Edge devices (e.g., Jetson Orin Nano 8GB) face strict memory constraints. Even after quantization, InternVL3 (1B/2B parameters) still has memory pressure and speed issues. The Orin-Nano-VLM-Deploy project addresses these challenges through TensorRT-LLM optimization, documenting engineering pitfalls and their solutions.

## Hardware Environment and System Preparation Steps

Optimized for Jetson Orin Nano 8GB + Jetpack 6.2.1: 1. Flash the device using SDK Manager (recovery mode + USB connection, install CUDA components); 2. Resolve installation stuck issues (wait patiently or restart); 3. Install Jtop monitoring tool; 4. Set MAXN Super power mode and run `sudo jetson_clocks` to boost frequency.

## TensorRT-LLM Environment Setup and Model Conversion

TensorRT-LLM Setup: 1. Install system dependencies; 2. Install NVIDIA precompiled PyTorch; 3. Create a 30GB temporary swap; 4. Build for SM87 architecture.

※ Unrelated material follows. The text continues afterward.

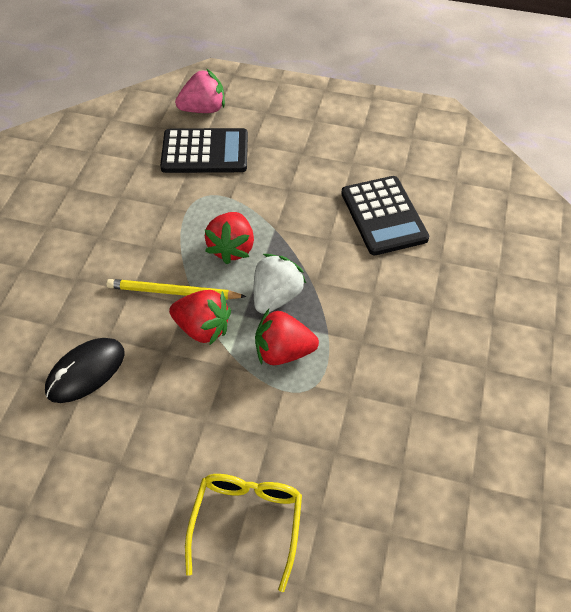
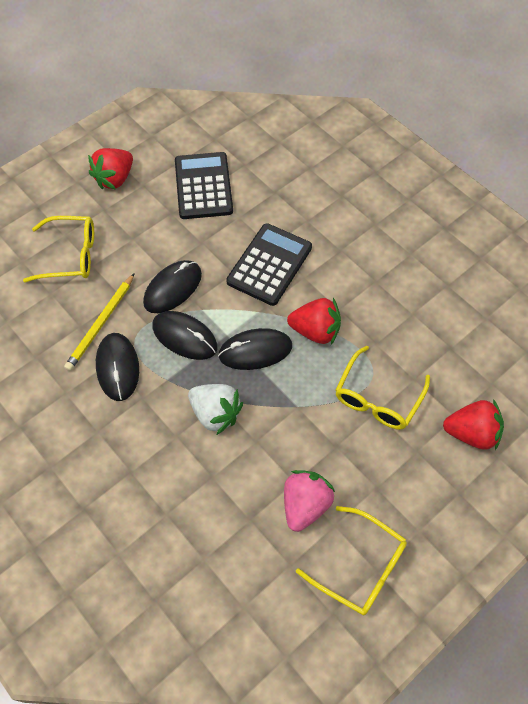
black mouse: [45,338,124,403] = 1 -> [96,333,139,401] [143,260,202,313] [152,311,218,360] [218,328,292,370] = 4
yellow glasses: [185,474,302,592] = 1 -> [23,216,94,282] [296,506,407,615] [335,346,430,430] = 3

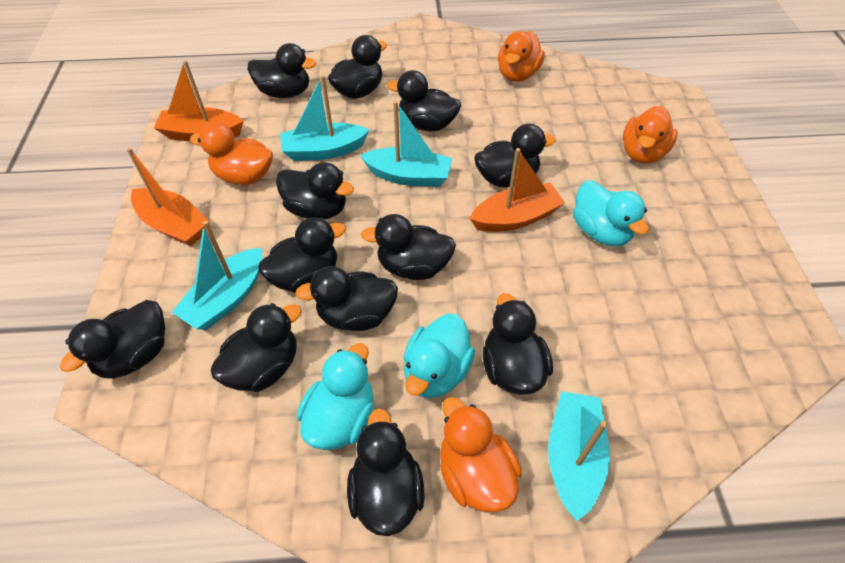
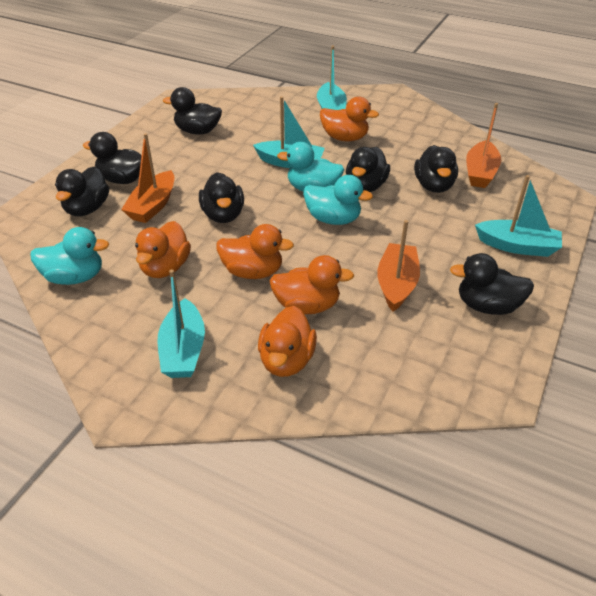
black duck: [60,300,165,378] [211,303,302,392] [248,43,316,98] [258,217,346,293] [276,162,354,220] [295,266,398,331] [328,35,387,99] [347,408,425,536] [361,214,456,280] [387,70,461,131] [474,124,556,187] [483,293,553,395] = 12 -> [55,167,109,216] [83,132,142,184] [163,87,222,135] [199,172,244,223] [346,147,390,192] [414,145,458,193] [450,253,534,315] = 7
orange duck: [190,122,273,185] [440,397,522,512] [498,31,545,82] [623,106,678,164] = 4 -> [135,221,191,278] [217,224,294,279] [258,306,317,377] [269,255,354,314] [320,97,379,141] = 5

Model Conversion: Use pt2engine.py in three stages (visual ONNX export, visual engine building, language engine building), with a total time of about 7 minutes.

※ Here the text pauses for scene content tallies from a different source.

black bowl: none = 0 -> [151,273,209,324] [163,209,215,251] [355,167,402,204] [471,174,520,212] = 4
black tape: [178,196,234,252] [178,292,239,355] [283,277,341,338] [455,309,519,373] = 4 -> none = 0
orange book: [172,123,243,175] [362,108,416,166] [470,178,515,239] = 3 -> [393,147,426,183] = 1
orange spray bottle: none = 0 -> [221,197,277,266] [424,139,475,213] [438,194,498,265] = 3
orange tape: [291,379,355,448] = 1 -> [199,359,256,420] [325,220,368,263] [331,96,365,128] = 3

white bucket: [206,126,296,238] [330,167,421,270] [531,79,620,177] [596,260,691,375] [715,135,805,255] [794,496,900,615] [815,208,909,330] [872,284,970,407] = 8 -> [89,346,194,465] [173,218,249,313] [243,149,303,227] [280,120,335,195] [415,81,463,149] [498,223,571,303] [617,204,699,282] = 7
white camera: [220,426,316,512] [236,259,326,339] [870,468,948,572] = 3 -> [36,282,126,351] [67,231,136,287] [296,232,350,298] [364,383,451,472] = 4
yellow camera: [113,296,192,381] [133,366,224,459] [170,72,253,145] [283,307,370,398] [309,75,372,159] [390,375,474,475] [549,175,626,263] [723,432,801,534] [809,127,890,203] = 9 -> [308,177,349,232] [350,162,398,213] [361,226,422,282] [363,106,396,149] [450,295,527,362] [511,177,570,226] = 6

## Inference Optimization and Performance Analysis

Core Metrics: 5-6x speedup, over 600 tokens/sec throughput. Key Insights: 1. Small batches are bandwidth-limited, large batches are compute-limited; 2. KV Cache is the main memory consumer for medium batches; 3. Pre-generate engines for production use; 4. INT4/INT8 quantization performance depends on bandwidth and saturation state.

## Inference Deployment and Common Pitfall Solutions

Use the `engine_infer.py` script for inference; NVMe storage is recommended for engines in production. Common Pitfalls: Jetpack version compatibility, PyTorch-specific wheel packages, memory management (use swap during build, remove during runtime), dependency version conflicts, USB connection stability.

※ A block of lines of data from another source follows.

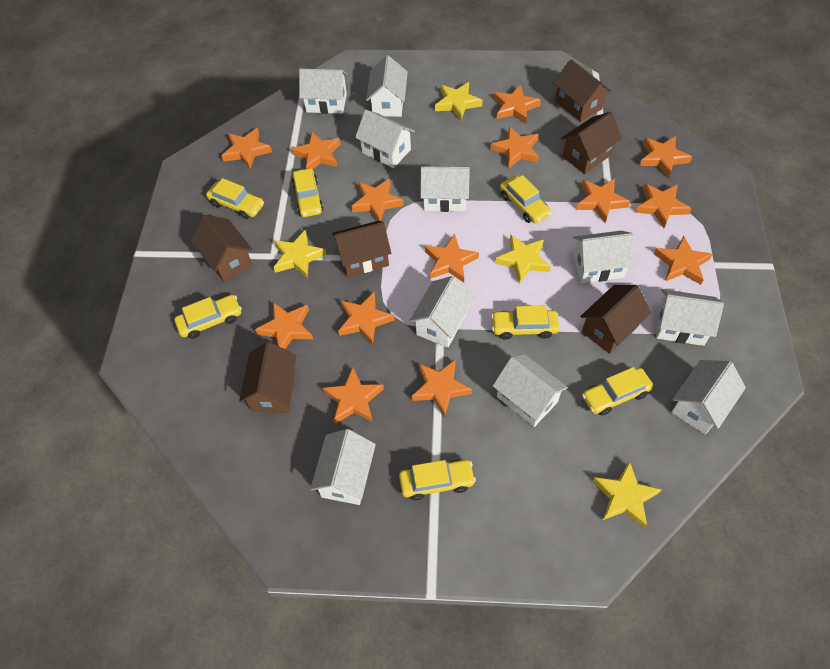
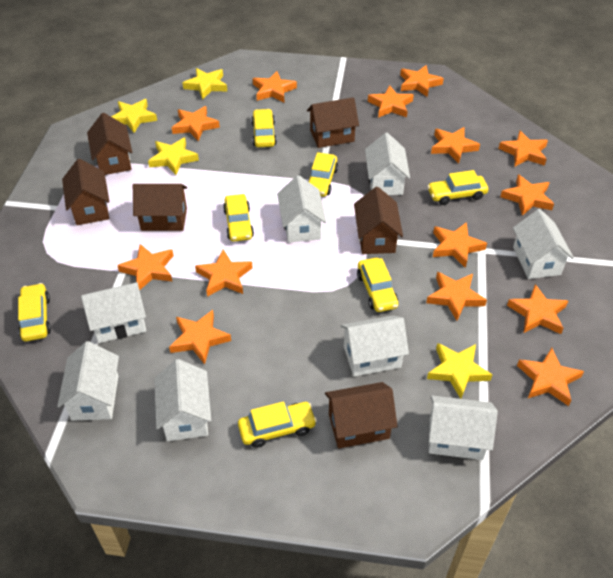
white house: [299,69,347,114] [310,429,376,505] [355,110,414,168] [366,55,408,117] [410,276,474,348] [421,166,470,212] [493,354,568,427] [573,231,634,283] [656,289,724,346] [671,360,746,435] = 10 -> [57,341,119,421] [81,282,146,343] [154,359,211,441] [277,175,326,243] [340,315,409,376] [365,133,410,195] [429,395,498,460] [513,209,574,279] = 8

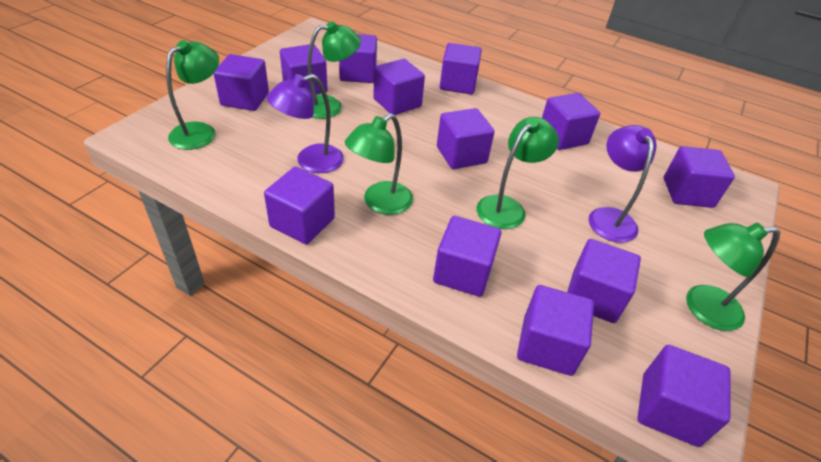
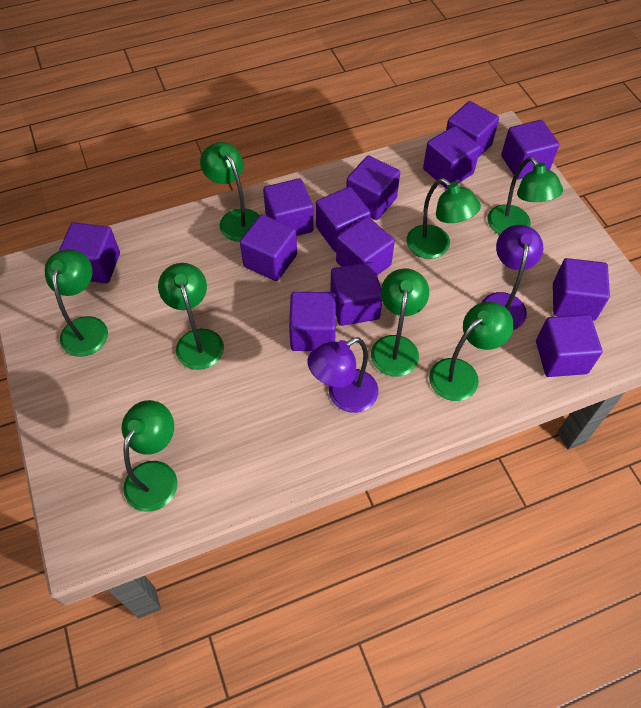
green lamp: [166,40,219,150] [307,22,361,119] [345,114,413,215] [477,117,559,229] [686,222,780,331] = 5 -> [45,249,108,357] [122,400,177,512] [158,263,224,370] [200,142,260,242] [371,268,429,377] [406,178,481,259] [429,302,514,401] [487,157,563,235] = 8

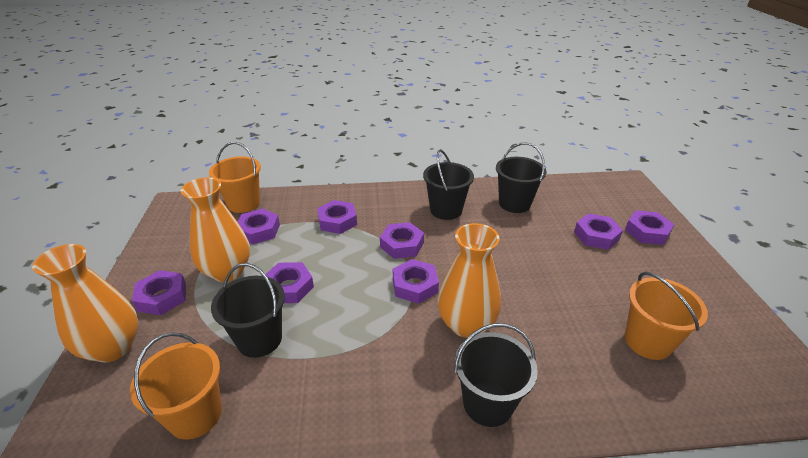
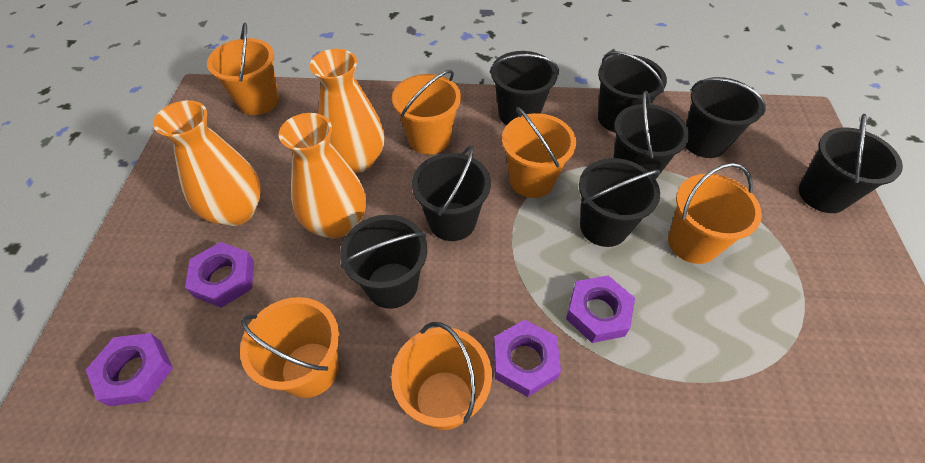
black bucket: [211,263,285,358] [423,149,474,220] [454,323,538,427] [496,142,546,213] = 4 -> [340,215,427,309] [412,146,491,241] [490,51,559,125] [579,158,661,247] [598,51,667,132] [613,91,689,179] [686,77,766,158] [799,114,903,213] = 8
orange bucket: [130,332,222,440] [209,142,261,213] [625,272,708,360] = 3 -> [207,22,279,115] [240,297,339,398] [391,322,492,430] [392,70,461,155] [502,107,576,198] [668,163,762,264] = 6
purple nut: [132,270,186,315] [238,208,280,244] [265,262,314,303] [317,200,357,234] [380,222,424,259] [393,259,439,304] [574,213,623,250] [625,210,674,245] = 8 -> [86,333,173,406] [185,242,254,308] [494,320,561,397] [566,276,635,343] = 4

## Application Scenarios and Expansion Directions

Applicable Scenarios: Intelligent monitoring, industrial quality inspection, robot navigation, visual impairment assistance, education tools. Expansion Directions: Support for larger models, multi-frame video understanding, KV Cache optimization, quantization-aware training, ROS2 integration.

## Conclusion and Outlook

Orin-Nano-VLM-Deploy lowers the threshold for edge VLM deployment and provides end-to-end guidance. Its core contribution lies in the systematic methodology, offering best practice references for edge AI applications.